Brazilian Distributor makes payments to surgeons that may be considered as a kickback. These payments are made in cash that allows the surgeon to receive income tax free. …The accounting entry is to increase a prepaid expense account. In the consolidated financials sent to Biomet, these payments were reclassified to expense in the income statement.

According to the SEC’s complaint, two additional subsidiaries – Biomet China and Scandimed AB – sold medical devices through a distributor in China who provided publicly-employed doctors with money and travel in exchange for their purchases of Biomet products. Beginning as early as 2001, the distributor exchanged e-mails with Biomet employees that explicitly described the bribes he was arranging on the company’s behalf. For example, one e-mail stated:

[Doctor] is the department head of [public hospital]. [Doctor] uses about 10 hips and knees a month and it’s on an uptrend, as he told us over dinner a week ago. …Many key surgeons in Shanghai are buddies of his. A kind word on Biomet from him goes a long way for us. Dinner has been set for the evening of the 24th. It will be nice. But dinner aside, I’ve got to send him to Switzerland to visit his daughter.
The SEC alleges that some e-mails described the way that vendors would deliver cash to surgeons upon completion of surgery, and others discussed the amount of payments. The distributor explained in one e-mail that 25 percent in cash would be delivered to a surgeon upon completion of surgery. Biomet sponsored travel for 20 Chinese surgeons in 2007 to Spain, where a substantial part of the trip was devoted to sightseeing and other entertainment.

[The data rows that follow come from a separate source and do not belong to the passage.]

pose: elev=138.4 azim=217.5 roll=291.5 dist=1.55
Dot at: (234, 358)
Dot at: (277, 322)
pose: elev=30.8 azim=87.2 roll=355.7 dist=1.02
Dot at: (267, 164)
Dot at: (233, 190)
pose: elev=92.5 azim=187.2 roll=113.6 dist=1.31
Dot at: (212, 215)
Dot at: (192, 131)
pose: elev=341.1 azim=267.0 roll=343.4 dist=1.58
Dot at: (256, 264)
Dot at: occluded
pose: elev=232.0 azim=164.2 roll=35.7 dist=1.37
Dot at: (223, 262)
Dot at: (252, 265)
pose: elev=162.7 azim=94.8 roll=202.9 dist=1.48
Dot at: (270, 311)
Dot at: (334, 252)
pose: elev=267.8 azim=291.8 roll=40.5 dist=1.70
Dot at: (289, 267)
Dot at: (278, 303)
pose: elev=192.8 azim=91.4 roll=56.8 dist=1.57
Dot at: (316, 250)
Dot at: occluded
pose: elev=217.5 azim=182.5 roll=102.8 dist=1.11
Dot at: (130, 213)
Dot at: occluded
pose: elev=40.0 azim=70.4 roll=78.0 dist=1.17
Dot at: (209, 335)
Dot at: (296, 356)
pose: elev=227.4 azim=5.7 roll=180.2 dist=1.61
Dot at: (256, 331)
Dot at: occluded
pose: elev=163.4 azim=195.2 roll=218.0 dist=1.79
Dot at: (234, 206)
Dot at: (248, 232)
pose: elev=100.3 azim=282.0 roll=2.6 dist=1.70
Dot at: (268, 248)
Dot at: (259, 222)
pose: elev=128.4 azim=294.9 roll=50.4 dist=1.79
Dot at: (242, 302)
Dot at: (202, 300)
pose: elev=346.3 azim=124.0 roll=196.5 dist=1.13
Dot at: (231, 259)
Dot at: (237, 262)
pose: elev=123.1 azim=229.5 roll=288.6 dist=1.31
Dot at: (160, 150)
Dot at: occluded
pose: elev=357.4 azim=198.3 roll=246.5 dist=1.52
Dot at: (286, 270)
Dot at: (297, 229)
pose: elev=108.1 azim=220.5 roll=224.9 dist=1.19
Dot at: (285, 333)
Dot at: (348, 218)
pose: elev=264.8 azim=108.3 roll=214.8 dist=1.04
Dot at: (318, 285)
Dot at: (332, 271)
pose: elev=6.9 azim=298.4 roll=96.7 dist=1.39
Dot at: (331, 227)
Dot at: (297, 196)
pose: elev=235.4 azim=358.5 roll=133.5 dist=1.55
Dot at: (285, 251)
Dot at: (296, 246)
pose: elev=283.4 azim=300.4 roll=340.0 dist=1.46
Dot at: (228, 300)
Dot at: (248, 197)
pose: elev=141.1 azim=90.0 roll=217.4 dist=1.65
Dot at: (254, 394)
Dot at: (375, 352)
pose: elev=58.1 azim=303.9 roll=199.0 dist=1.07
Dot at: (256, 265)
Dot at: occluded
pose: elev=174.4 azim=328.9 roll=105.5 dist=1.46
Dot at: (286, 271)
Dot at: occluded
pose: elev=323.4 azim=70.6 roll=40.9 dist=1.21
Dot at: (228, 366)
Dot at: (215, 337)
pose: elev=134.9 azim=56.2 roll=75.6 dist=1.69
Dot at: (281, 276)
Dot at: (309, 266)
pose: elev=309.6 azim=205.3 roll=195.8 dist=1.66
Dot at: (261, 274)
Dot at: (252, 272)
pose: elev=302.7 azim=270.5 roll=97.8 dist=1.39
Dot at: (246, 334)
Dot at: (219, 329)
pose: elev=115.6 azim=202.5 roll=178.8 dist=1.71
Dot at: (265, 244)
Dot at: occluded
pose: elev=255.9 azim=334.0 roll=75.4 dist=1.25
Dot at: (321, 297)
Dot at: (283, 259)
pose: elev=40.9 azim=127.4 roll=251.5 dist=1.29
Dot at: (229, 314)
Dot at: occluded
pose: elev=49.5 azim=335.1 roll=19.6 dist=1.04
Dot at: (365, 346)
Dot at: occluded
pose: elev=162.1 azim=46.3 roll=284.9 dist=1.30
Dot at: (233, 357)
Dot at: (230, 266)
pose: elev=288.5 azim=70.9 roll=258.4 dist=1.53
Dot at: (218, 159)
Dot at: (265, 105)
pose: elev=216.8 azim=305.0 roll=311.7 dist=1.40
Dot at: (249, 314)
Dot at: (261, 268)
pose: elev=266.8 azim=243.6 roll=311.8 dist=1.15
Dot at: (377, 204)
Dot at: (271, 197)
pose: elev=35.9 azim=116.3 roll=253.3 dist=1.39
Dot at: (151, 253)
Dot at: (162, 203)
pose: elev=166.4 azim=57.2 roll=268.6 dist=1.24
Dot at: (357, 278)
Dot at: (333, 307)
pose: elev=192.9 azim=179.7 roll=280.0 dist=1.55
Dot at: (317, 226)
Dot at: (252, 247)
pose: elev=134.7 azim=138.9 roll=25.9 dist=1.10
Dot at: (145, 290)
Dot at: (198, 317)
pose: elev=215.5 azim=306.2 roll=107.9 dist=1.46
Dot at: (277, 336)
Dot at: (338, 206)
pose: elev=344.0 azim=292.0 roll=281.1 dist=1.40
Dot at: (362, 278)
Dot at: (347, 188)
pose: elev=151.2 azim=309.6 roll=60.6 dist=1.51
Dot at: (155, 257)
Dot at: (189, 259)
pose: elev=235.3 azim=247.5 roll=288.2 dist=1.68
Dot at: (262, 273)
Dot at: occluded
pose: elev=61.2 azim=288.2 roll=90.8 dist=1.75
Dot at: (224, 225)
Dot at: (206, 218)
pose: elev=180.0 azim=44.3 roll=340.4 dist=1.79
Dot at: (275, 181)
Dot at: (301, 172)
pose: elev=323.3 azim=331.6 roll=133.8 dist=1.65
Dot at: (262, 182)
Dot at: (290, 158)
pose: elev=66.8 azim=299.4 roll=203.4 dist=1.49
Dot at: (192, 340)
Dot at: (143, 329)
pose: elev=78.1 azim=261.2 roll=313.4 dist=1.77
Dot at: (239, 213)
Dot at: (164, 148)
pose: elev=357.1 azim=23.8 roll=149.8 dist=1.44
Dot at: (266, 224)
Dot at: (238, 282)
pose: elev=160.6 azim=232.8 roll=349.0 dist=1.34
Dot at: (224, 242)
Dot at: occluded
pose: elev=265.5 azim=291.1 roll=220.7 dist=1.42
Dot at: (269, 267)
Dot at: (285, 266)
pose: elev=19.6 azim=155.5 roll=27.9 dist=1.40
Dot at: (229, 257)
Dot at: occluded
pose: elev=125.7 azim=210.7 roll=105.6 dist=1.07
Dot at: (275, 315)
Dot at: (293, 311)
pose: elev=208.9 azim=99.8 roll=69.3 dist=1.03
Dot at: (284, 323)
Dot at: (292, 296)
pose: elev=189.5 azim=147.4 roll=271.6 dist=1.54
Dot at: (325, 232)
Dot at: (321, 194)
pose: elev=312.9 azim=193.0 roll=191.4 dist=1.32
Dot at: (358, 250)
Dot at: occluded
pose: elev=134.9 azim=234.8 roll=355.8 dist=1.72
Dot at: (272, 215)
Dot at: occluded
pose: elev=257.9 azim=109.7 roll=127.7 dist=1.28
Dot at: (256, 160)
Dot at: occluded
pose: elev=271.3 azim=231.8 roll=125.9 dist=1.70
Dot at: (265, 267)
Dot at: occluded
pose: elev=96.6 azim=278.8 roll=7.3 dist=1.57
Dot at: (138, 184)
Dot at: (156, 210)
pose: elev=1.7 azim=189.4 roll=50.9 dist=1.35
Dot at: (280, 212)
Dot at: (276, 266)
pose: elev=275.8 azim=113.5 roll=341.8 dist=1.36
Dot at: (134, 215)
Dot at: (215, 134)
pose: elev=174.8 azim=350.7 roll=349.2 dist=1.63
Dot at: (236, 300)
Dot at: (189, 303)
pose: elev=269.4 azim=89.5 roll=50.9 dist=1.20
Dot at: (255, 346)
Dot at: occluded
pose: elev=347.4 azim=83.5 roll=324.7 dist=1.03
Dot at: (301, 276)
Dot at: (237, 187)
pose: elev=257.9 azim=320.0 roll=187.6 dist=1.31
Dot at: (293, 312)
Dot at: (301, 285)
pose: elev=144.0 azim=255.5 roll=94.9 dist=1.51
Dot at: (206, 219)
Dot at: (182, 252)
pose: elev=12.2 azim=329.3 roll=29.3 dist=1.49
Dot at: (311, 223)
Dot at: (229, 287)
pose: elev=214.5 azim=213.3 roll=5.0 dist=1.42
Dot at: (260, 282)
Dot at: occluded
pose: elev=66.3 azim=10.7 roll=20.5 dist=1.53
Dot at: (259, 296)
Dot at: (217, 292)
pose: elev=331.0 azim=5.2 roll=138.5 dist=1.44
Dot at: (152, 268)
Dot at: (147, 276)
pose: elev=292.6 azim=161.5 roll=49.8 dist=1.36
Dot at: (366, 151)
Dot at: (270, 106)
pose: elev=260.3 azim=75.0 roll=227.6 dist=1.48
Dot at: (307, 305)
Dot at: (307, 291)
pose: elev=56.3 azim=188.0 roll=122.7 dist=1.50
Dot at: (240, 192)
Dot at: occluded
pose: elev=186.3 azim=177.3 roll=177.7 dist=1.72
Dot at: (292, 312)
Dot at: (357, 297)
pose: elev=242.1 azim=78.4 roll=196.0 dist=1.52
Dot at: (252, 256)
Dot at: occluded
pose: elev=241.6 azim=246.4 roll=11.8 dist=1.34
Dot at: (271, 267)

Biomet consented to the entry of a court order requiring payment of $4,432,998 in disgorgement and $1,142,733 in prejudgment interest. Biomet also is ordered to retain an independent compliance consultant for 18 months to review its FCPA compliance program, and is permanently enjoined from future violations of Sections 30A, 13(b)(2)(A), and 13(b)(2)(B) of the Securities Exchange Act of 1934. Biomet agreed to pay a $17.28 million fine to settle the criminal charges.

The SEC’s investigation was conducted by Brent S. Mitchell with Tracy L. Price of the Enforcement Division’s FCPA Unit and Reid A. Muoio. The SEC acknowledges the assistance of the U.S. Department of Justice’s Fraud Section and the Federal Bureau of Investigation. The investigation into bribery in the medical device industry is continuing.